Study ContactTakeda Study Registration Call Center
The drug being tested in this study is called TAK-788. TAK-788 is being tested to evaluate the efficacy as a first line treatment compare with platinum-based chemotherapy in the participants with locally advanced or metastatic non-small cell lung cancer (NSCLC) whose tumors harbor EGFR exon 20 insertion mutations.
The study will enroll approximately 318 patients. Participants will be randomly assigned to one of the two treatment groups-
- TAK-788 group (Arm A)
- Platinum-based chemotherapy group (Arm B)
The participants will be administered with TAK-788 orally in arm A and Pemetrexed/Cisplatin or Pemetrexed/Carboplatin intravenously (IV) in arm B until the participants experience progressive disease (PD) as assessed by blinded independent review committee (IRC), intolerable toxicity or another discontinuation criteria. Participants in the chemotherapy group may cross over to treatment with TAK-788 after IRC-assessed PD is documented. Randomized treatment with TAK-788 or platinum-based chemotherapy may be continued after PD, at the discretion of the investigator and with the sponsor's approval, if there is still evidence of clinical benefit.

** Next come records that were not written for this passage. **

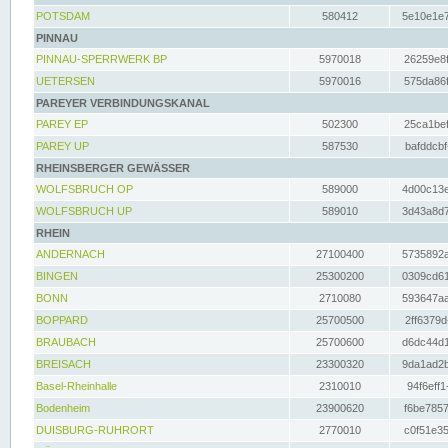
POTSDAM
580412
5e10e1e7
PINNAU
PINNAU-SPERRWERK BP
5970018
26259e8f
UETERSEN
5970016
575da86f
PAREYER VERBINDUNGSKANAL
PAREY EP
502300
25ca1bef
PAREY UP
587530
bafddcbf
RHEINSBERGER GEWÄSSER
WOLFSBRUCH OP
589000
4d00c13e
WOLFSBRUCH UP
589010
3d43a8d7
RHEIN
ANDERNACH
27100400
5735892a
BINGEN
25300200
0309cd61
BONN
2710080
593647aa
BOPPARD
25700500
2ff6379d
BRAUBACH
25700600
d6dc44d1
BREISACH
23300320
9da1ad2b
Basel-Rheinhalle
2310010
94f6eff1
Bodenheim
23900620
f6be7857
DUISBURG-RUHRORT
2770010
c0f51e35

This multi-center trial will be conducted in United States, Europe, and Asia. The overall time to participate in this study is until 3 years after the last participant is randomized. Participants will make multiple visits to the clinic and will be followed for survival, subsequent anticancer therapy, subsequent disease assessment outcome until disease progression on a subsequent anticancer therapy, and participant-reported health status (EQ-5D-5L) for 3 years after the last participant is randomized in the study and 30 days after the last dose of study drug for safety follow-up.